● **STUDY MATERIAL**:

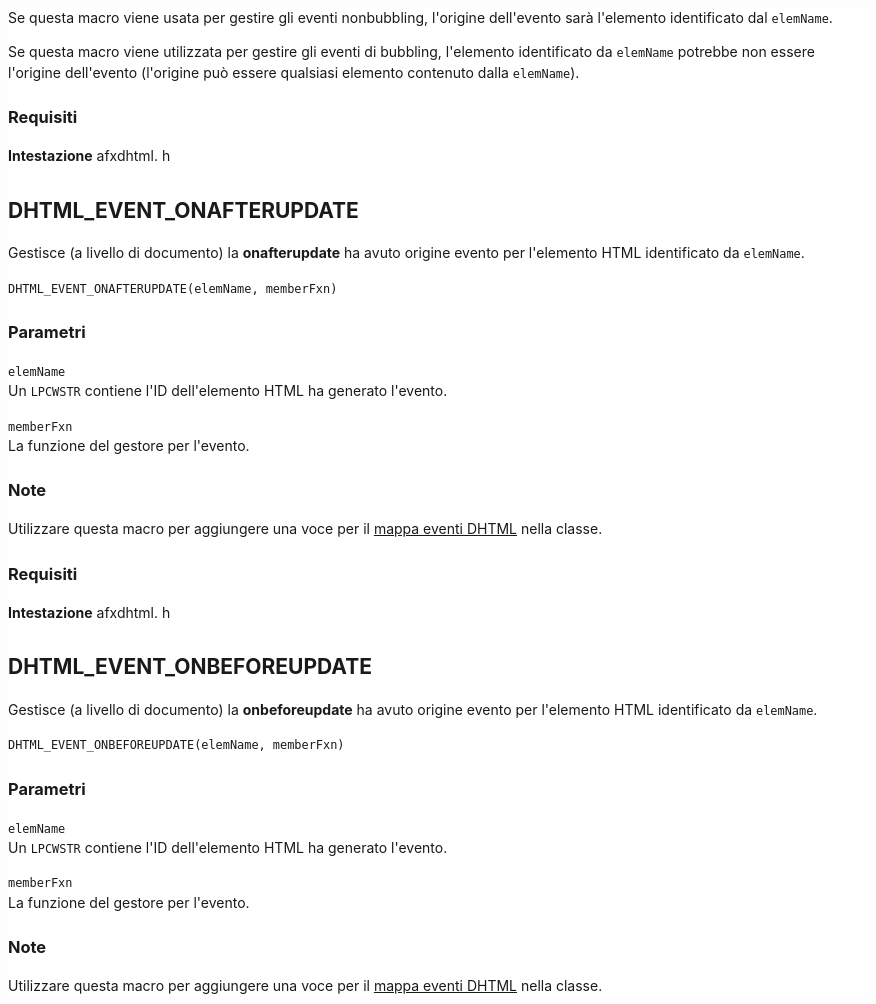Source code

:  Se questa macro viene usata per gestire gli eventi nonbubbling, l'origine dell'evento sarà l'elemento identificato dal `elemName`.  
  
 Se questa macro viene utilizzata per gestire gli eventi di bubbling, l'elemento identificato da `elemName` potrebbe non essere l'origine dell'evento (l'origine può essere qualsiasi elemento contenuto dalla `elemName`).  
  
### <a name="requirements"></a>Requisiti  
  **Intestazione** afxdhtml. h  
  
##  <a name="dhtml_event_onafterupdate"></a>DHTML_EVENT_ONAFTERUPDATE  
 Gestisce (a livello di documento) la **onafterupdate** ha avuto origine evento per l'elemento HTML identificato da `elemName`.  
  
```   
DHTML_EVENT_ONAFTERUPDATE(elemName, memberFxn)   
```  
  
### <a name="parameters"></a>Parametri  
 `elemName`  
 Un `LPCWSTR` contiene l'ID dell'elemento HTML ha generato l'evento.  
  
 `memberFxn`  
 La funzione del gestore per l'evento.  
  
### <a name="remarks"></a>Note  
 Utilizzare questa macro per aggiungere una voce per il [mappa eventi DHTML](#begin_dhtml_event_map_inline) nella classe.  
  
### <a name="requirements"></a>Requisiti  
  **Intestazione** afxdhtml. h  
  
##  <a name="dhtml_event_onbeforeupdate"></a>DHTML_EVENT_ONBEFOREUPDATE  
 Gestisce (a livello di documento) la **onbeforeupdate** ha avuto origine evento per l'elemento HTML identificato da `elemName`.  
  
```   
DHTML_EVENT_ONBEFOREUPDATE(elemName, memberFxn)   
```  
  
### <a name="parameters"></a>Parametri  
 `elemName`  
 Un `LPCWSTR` contiene l'ID dell'elemento HTML ha generato l'evento.  
  
 `memberFxn`  
 La funzione del gestore per l'evento.  
  
### <a name="remarks"></a>Note  
 Utilizzare questa macro per aggiungere una voce per il [mappa eventi DHTML](#begin_dhtml_event_map_inline) nella classe.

● **AIM OF THE EXERCISE**:
Print out all the material word for word but exclude any images.

● **EXERCISE RESULT**:
Source code

:  Se questa macro viene usata per gestire gli eventi nonbubbling, l'origine dell'evento sarà l'elemento identificato dal `elemName`.  
  
 Se questa macro viene utilizzata per gestire gli eventi di bubbling, l'elemento identificato da `elemName` potrebbe non essere l'origine dell'evento (l'origine può essere qualsiasi elemento contenuto dalla `elemName`).  
  
### <a name="requirements"></a>Requisiti  
  **Intestazione** afxdhtml. h  
  
##  <a name="dhtml_event_onafterupdate"></a>DHTML_EVENT_ONAFTERUPDATE  
 Gestisce (a livello di documento) la **onafterupdate** ha avuto origine evento per l'elemento HTML identificato da `elemName`.  
  
```   
DHTML_EVENT_ONAFTERUPDATE(elemName, memberFxn)   
```  
  
### <a name="parameters"></a>Parametri  
 `elemName`  
 Un `LPCWSTR` contiene l'ID dell'elemento HTML ha generato l'evento.  
  
 `memberFxn`  
 La funzione del gestore per l'evento.  
  
### <a name="remarks"></a>Note  
 Utilizzare questa macro per aggiungere una voce per il [mappa eventi DHTML](#begin_dhtml_event_map_inline) nella classe.  
  
### <a name="requirements"></a>Requisiti  
  **Intestazione** afxdhtml. h  
  
##  <a name="dhtml_event_onbeforeupdate"></a>DHTML_EVENT_ONBEFOREUPDATE  
 Gestisce (a livello di documento) la **onbeforeupdate** ha avuto origine evento per l'elemento HTML identificato da `elemName`.  
  
```   
DHTML_EVENT_ONBEFOREUPDATE(elemName, memberFxn)   
```  
  
### <a name="parameters"></a>Parametri  
 `elemName`  
 Un `LPCWSTR` contiene l'ID dell'elemento HTML ha generato l'evento.  
  
 `memberFxn`  
 La funzione del gestore per l'evento.  
  
### <a name="remarks"></a>Note  
 Utilizzare questa macro per aggiungere una voce per il [mappa eventi DHTML](#begin_dhtml_event_map_inline) nella classe.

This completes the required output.